When the trustees of the Des Moines Art Center selected I. M. Pei to design an addition to the building in 1966, their choice was one of deference to the architectural integrity of Saarinen’s building. The assignment from the trustees was daunting: to provide space for the display of monumental sculpture, with gallery heights as much as twice those of the existing building. In addition, there was need for a larger auditorium to serve an increasing audience. These demands risked a new building which would tower over the Saarinen, creating an aesthetic conflict between the low natural masses of the original building and the more severe forms for which Pei was becoming famous.
To resolve this conflict Pei utilized the topography of the site, which slopes down southward from Saarinen’s open courtyard. By nestling the large volumes of his building against this slope, he could match the height of his building to that of the Saarinen galleries and close the courtyard with a glazed sculptural facade and a new reflecting pool. Only the largely transparent butterfly roof of his new gallery would soar above this height.
The materials of the new building would simultaneously challenge and accept the existing materials palette.
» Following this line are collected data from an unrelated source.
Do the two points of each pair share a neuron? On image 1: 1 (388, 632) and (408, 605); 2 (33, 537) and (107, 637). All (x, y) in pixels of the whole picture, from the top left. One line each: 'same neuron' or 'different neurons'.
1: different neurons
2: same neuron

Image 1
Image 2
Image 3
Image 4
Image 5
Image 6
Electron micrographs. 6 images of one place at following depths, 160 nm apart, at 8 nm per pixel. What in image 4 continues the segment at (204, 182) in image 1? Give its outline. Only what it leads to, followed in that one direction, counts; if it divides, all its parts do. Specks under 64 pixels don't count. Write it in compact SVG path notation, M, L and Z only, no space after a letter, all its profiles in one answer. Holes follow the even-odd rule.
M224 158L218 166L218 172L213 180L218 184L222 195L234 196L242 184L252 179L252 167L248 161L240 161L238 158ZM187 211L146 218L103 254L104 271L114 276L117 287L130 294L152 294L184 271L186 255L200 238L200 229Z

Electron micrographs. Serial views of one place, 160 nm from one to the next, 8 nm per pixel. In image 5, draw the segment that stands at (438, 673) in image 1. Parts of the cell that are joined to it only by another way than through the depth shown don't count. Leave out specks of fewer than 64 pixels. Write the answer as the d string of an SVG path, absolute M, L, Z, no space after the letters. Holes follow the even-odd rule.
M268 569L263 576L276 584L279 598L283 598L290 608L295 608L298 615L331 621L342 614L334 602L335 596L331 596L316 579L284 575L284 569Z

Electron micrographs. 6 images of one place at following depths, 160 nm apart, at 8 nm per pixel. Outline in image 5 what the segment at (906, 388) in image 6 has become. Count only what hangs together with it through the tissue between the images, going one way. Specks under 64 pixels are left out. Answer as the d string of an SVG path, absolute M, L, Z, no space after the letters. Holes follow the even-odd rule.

Saarinen’s natural stone cladding would be juxtaposed against the concrete walls of Pei’s design. The new walls, however, would be bush-hammered, roughening the crystalline concrete volumes and, also, revealing the larger Lannon stone aggregate within the concrete, thus giving the new walls a visual connection to the older cut-stone walls.
The dominant effect of the completed building is largely interior, a play of solid and void, enclosure and release, lightness and mass. The newly enclosed courtyard is simultaneously a harmonious volume and a juxtaposition of the solidity of the Saarinen building and the sculptural playfulness of the Pei. Entering the soaring upper gallery from narrow halls on east and west, the visitor is offered a breathtaking spatial experience. The concrete “wings” of the butterfly roof hover overhead, opening to admit abundant natural light which cascades over the roughened concrete walls. Across the expanse of the upper gallery, the lower gallery opens downward and outward to views of the Greenwood Park Rose Garden. This eloquent and masterful building, completed in 1968, profoundly enhanced the Art Center while respecting the materials palette and scale of the original Saarinen. Upon its completion the addition was almost invisible from Grand Avenue. The Pei building extended the institution’s reputation for commissioning only the most talented contemporary architects, working at the top of their game.